Still, methadone is the preferred therapy for workers with heroin addicts and, more often than ever before, it is becoming the addicts' preferred drug.

Those heroin addicts motivated only by the AIDS scare to seek treatment are frequently more interested in finding an alternative to injecting than in treating their addiction, experts say. For them, the methadone dispensed by treatment programs is the answer. They use it as a drug, rather than a drug replacement, and have no intention of ever graduating from treatment.

Frequently, these methadone addicts combine methadone with cocaine, either smoked or snorted, to recapture the sensation of a rush.

"I was always chasing after 'Rufus,' the perfect high," Anna said. "I knew I'd never find it, but that did not stop me. So pretty soon, I was doing 20, maybe 25, vials of crack a day and using the methadone to bring me down."

The methadone centers have difficulty monitoring cocaine use through their customary once-a-week urinalyses because the drug passes through the system too quickly. Directors of treatment programs estimate that cocaine abuse among their methadone clients ranges from 25 to 50 percent.

Some researchers say that methadone maintenance programs might actually increase the likelihood that former heroin addicts will try cocaine.

According to Health Department officials, the methadone treatment system should not and cannot be changed. They cite the critical need for effective heroin treatment in a state where there is an AIDS epidemic among intravenous drug users and where it is estimated there are 40,000 heroin addicts.

A more immediate reason to maintain methadone use is the obligation to continue treating those addicts already in treatment.

"You can't just abandon 4,400 people you have dependent on methadone," said Mr. Martin.

Treating dual addictions at the methadone centers aggravates the overcrowding and may take places away from those just coming in, experts say, because addicts who are not placated by methadone require therapy much more frequently.

At Jersey Shore Addiction Services, a successful experimental program to treat cocaine addicts with therapy five nights a week was abandoned when too many addicts sought help. Now the program focuses on methadone and treats 327 heroin addicts, but with government funds for only 250.

Each addict comes in for therapy once a week, and although there are more requests than ever for cocaine treatment, Mr. Higgins said, the addicts usually are referred elsewhere.

Carolann Kane-Cavaiola, president of the New Jersey Association for the Prevention and Treatment of Substance Abuse, said that program directors "don't choose to treat one addiction over another."

"We just decided that our policy was to stand still until we get more money for expansion," said Ms. Kane-Cavaiola, who also is director of the Woodbridge-based Action for Youth.

A cocaine addict requires three to four times the number of counseling hours and urinalyses of a heroin addict, experts say, and so treatment is more expensive.

Treating crack addicts is even more costly because, experts generally agree, they initially need inpatient care.

Both kinds of cocaine addicts remain second in line to heroin addicts for treatment dollars.
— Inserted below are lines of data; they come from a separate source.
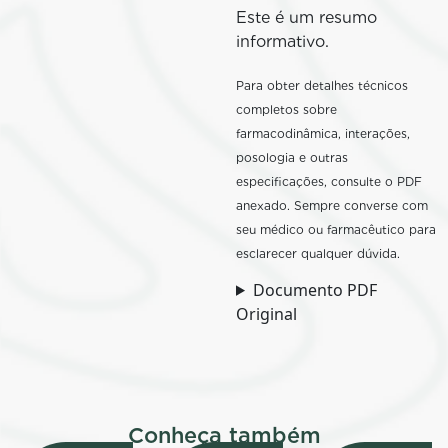
Este é um resumo
informativo.
Para obter detalhes técnicos
completos sobre
farmacodinâmica, interações,
posologia e outras
especificações, consulte o PDF
anexado. Sempre converse com
seu médico ou farmacêutico para
esclarecer qualquer dúvida.
Documento PDF
Original
Conheça também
When additional Federal funds become available next year, they will primarily pay for expanding existing outpatient hours and staffs at treatment centers, Mr. Martin said.

The $4 million to $5 million expected from the new Federal anti-drug bill will alleviate many of the pressures of overcrowding, he said, but it cannot essentially change New Jersey's drug-treatment problems.

The only new state funds for drug treatment this year was the $1.3 million allocated for AIDS-related drug treatment and prevention. This money is reinforcing the orientation of drug programs toward heroin and away from cocaine treatment, experts say.

That direction may be worsening the long-term prognosis for drug treatment in the state, but it is addressing the overshadowing horror of AIDS in 1986, said David H. Kerr, director of one of the state's most crowded facilities, Integrity House in Newark. Mr. Martin agrees. "In the AIDS area," he said, "we're doing a good job. Otherwise, there is not a lot to be proud of when you look at drug treatment."